Il est en revanche indiscutable, et c’est apparemment ce que regrette M. Douillet, que toute voix qui ira au premier, voire au second tour, à Debout la France n’ira pas aux « Républicains ». Ni aux socialistes. Ni au Front national. Ni à aucun autre parti. Traduite du patagon et nettoyée des obscurités qui gênent la compréhension, cette évidence politico-mathématique pourrait être reformulée de la façon suivante : « Tout suffrage accordé à une liste ou à un candidat fait du même coup défaut aux autres listes et aux autres candidats ». C’est ce que je propose d’appeler le théorème de Douillet. Ce théorème a pour corollaire qu’il fonctionne dans tous les sens et que nous serions parfaitement fondés au nom de Debout la France à protester contre la captation par le P.S., les « Républicains », le Front national et les autres de voix qui nous manquent de ce fait. Il n’est d’ailleurs pas dit que nous ne portions pas plainte devant la justice pour détournement de suffrages.
Trêve de plaisanterie. Sous une forme contournée, ce que nous sert M. Douillet, c’est la vieille rengaine du vote « utile », tarte à la crème des « grands partis » qui prétendent ériger en règle démocratique l’obligation morale de voter pour qui ne nous plaît pas, de façon à accroître ses chances, plutôt qu’en fonction de nos idées, au risque d’affaiblir ceux qui ont nos préférences.
Le vote « utile », le vote « utile », c’est bien beau. Mais au fait, utile à qui ? A suivre M. Douillet, ce qui n’est pas trop difficile, je vois bien que le député-judoka considère comme « utile » tout vote qui se porterait sur sa liste, et qui serait en effet très « utile » à M. Sarkozy, à Mme Pécresse et à M. Douillet lui-même. Mais aux Yvelines, mais à la région Ile-de-France, mais à la France ? Ah, ce n’est pas le sujet ! On s’en doutait un peu. Allons encore plus loin, jusqu’au bout de la pensée de M. Douillet, encore un effort et nous y sommes. M. Douillet estime très clairement que toute voix qui lui serait refusée serait une voix « perdue ». Perdue pour qui ? Pour M. Douillet, pour Mme Pécresse, pour M. Sarkozy ? Sans doute.

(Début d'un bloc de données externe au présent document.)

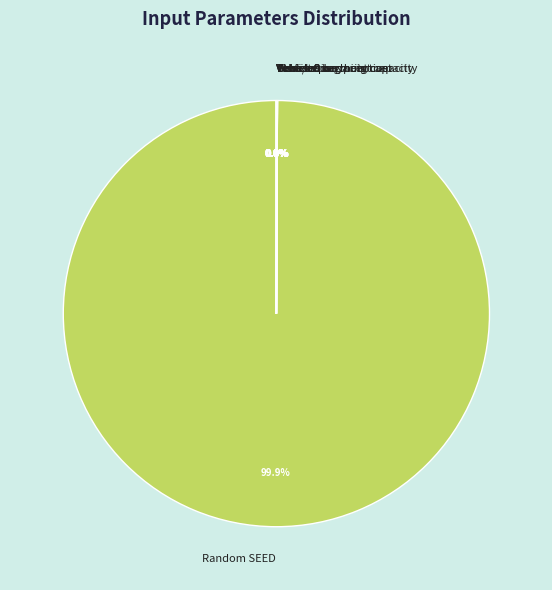

Does Random SEED represent more than half of the total?

Yes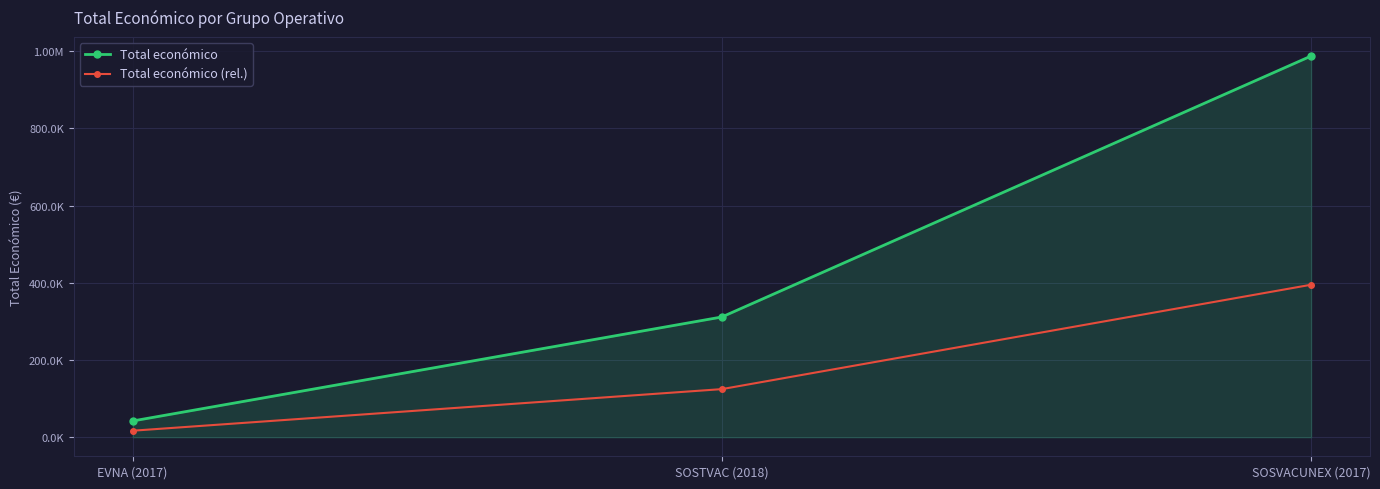

Between EVNA (2017) and SOSVACUNEX (2017), which series saw the biggest shift?

Total económico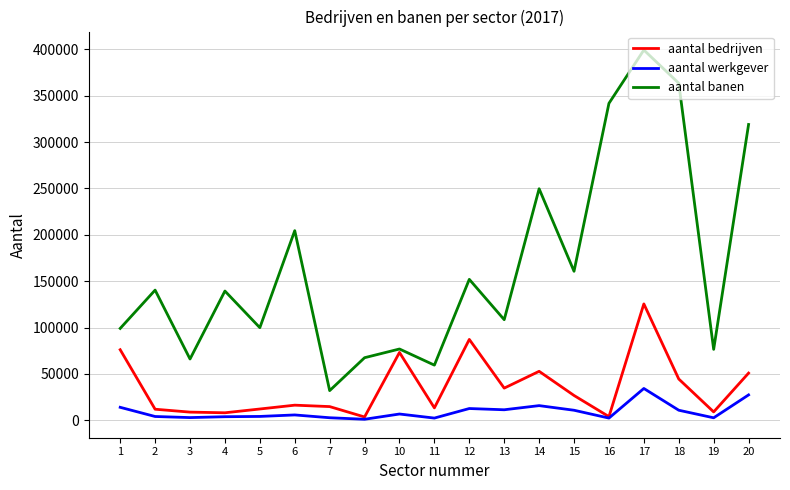

The value of aantal banen at 15 is 73763. True or false?

False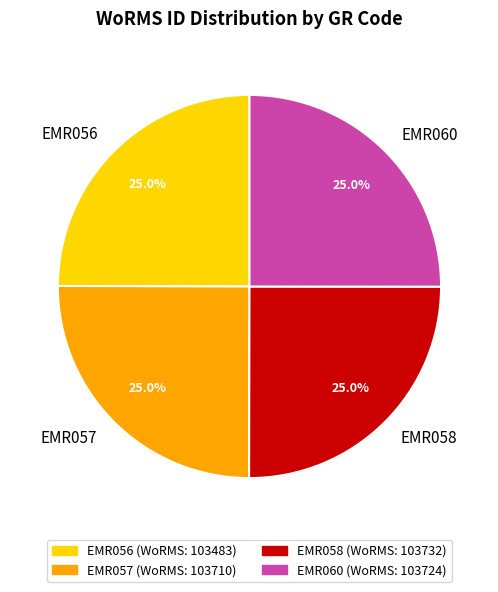

Is there a majority slice in this chart?

No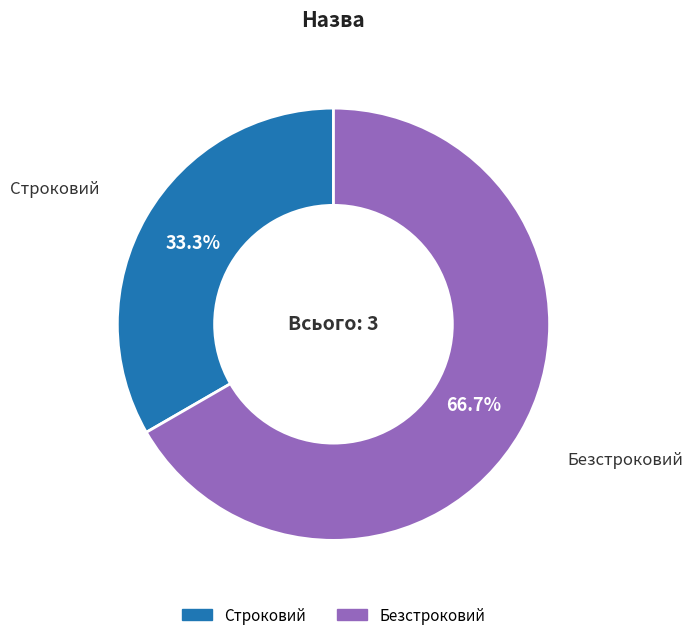

To the nearest percent, what is the difference between the Строковий and Безстроковий slice percentages?

33%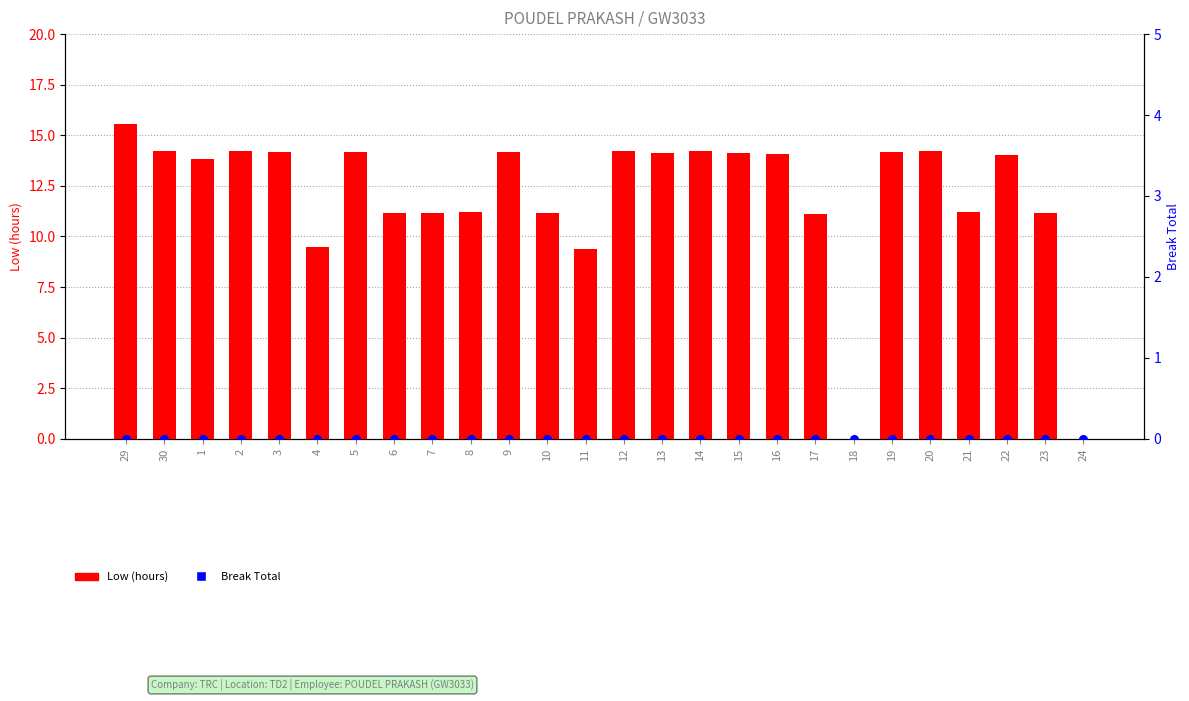

Which series reaches the minimum Y coordinate?

Low (hours)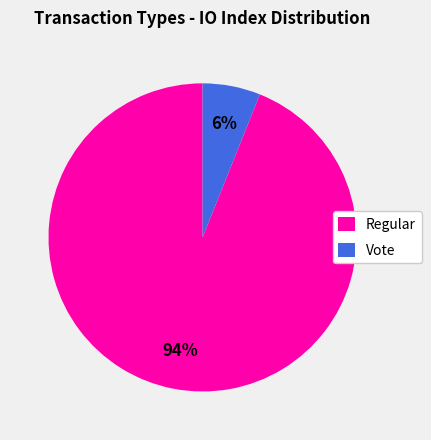

The Vote slice represents 6% of the pie. True or false?

True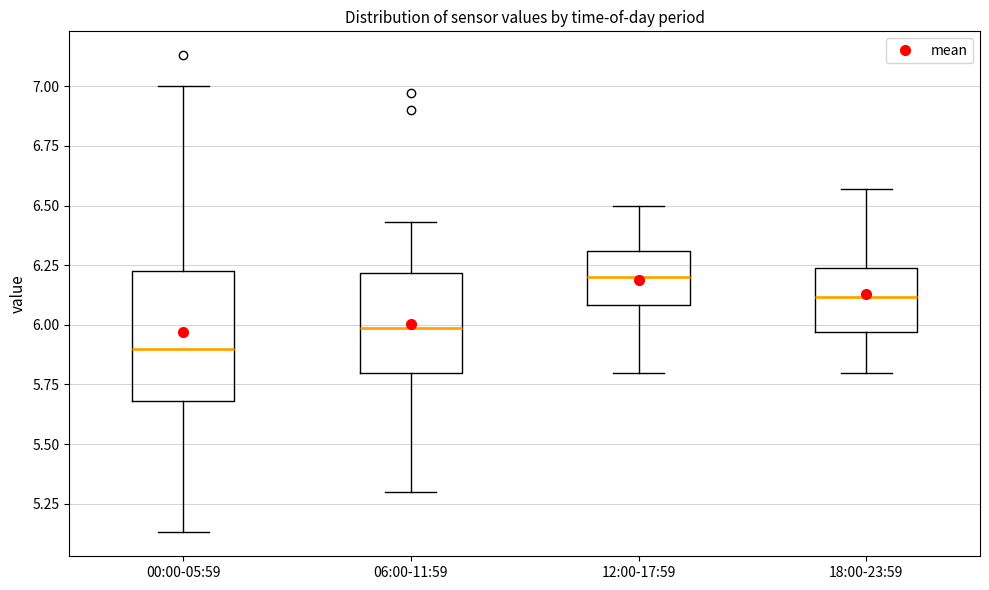

Where does the upper whisker of the box for 06:00-11:59 end on the y-axis? The values are not printed on the chart, so give them approximately, as read against the axis.

6.45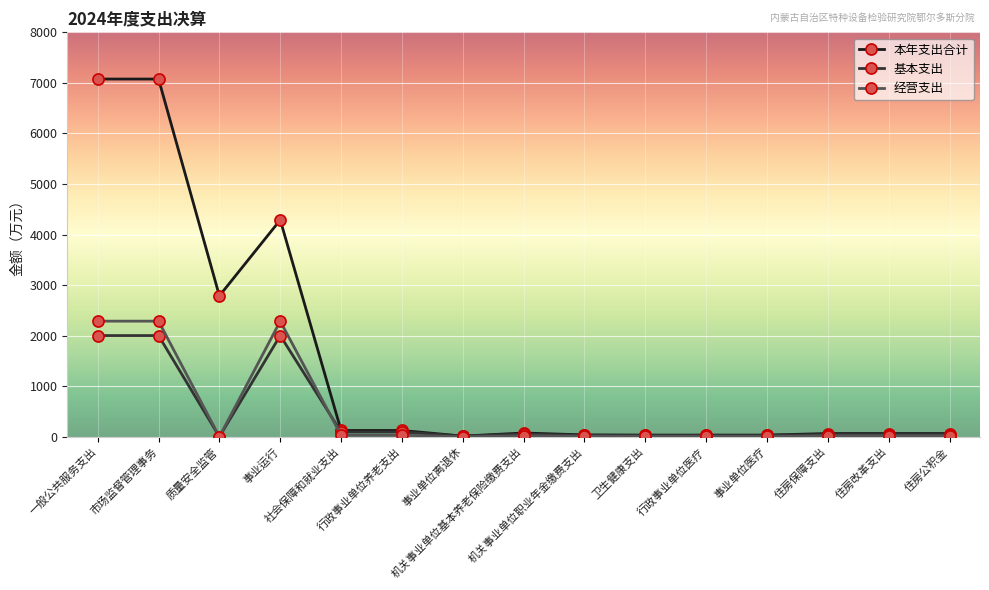

Which series has the largest range (max minus min)?

本年支出合计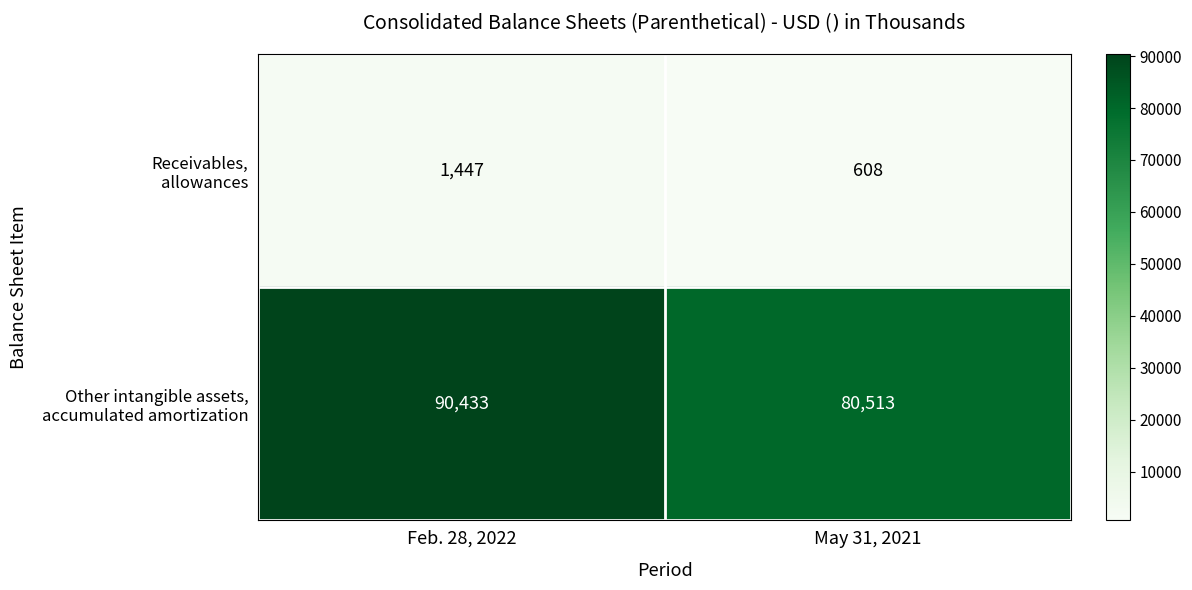

What is the smallest value displayed?

608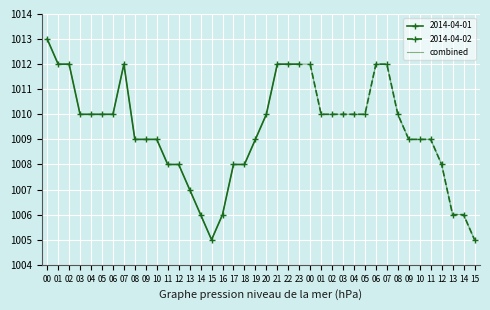

At which category does the chart reach its peak across all series?

00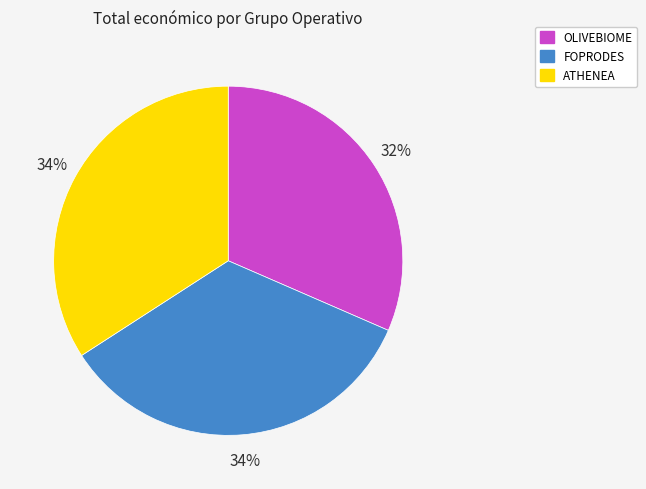

Is it true that OLIVEBIOME is 45% of the pie?

False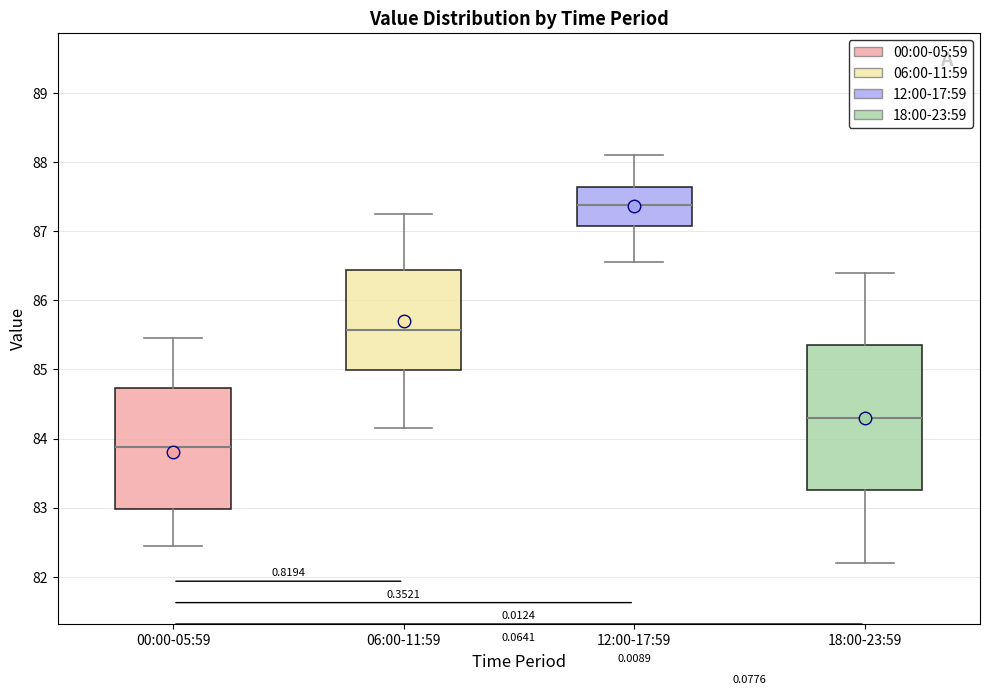

Reading left to right, transcribe this box plot: for each box, give where its median line is, the range the box spans, and where its two whiskers end, as read against the y-axis. The values are not printed on the chart, so give them approximately, as read against the axis.

00:00-05:59: median 83.9, box 83.0 to 84.7, whiskers 82.5 to 85.5
06:00-11:59: median 85.6, box 85.0 to 86.4, whiskers 84.2 to 87.3
12:00-17:59: median 87.4, box 87.1 to 87.6, whiskers 86.6 to 88.1
18:00-23:59: median 84.3, box 83.3 to 85.4, whiskers 82.2 to 86.4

Mais pour le redressement mais pour le renouveau, mais pour la France ?
M. Douillet ignore-t-il, ou acceptera-t-il de se rappeler que deux tiers des Français ne veulent plus de M. Sarkozy, dont ils ont soupé, que deux tiers des Français ne veulent plus de M. Hollande dont ils ont une indigestion, ne veulent pas de Mme Le Pen, qui leur reste en travers de la gorge ? M. Douillet sait-il, et s’en soucie-t-il, que plus de la moitié des électeurs n’envisagent plus de voter, tant les politiciens des vieux partis les ont dégoûtés de la politique, même quand leur vie quotidienne et leur avenir sont en jeu ? Les Français expriment, de plus en plus fortement, de plus en plus massivement, leur refus de la vieille et fausse alternance entre une droite sans principes et une gauche sans valeurs. Ce n’est pas pour y substituer le choix contraint dans lequel on veut les enfermer entre un système à bout de souffle et des extrêmes sans crédibilité.
Nous leur proposons, à peine sortis du piège, de ne pas tomber dans un nouveau panneau. Le pluralisme, c’est l’air sans lequel la démocratie n’est plus respirable.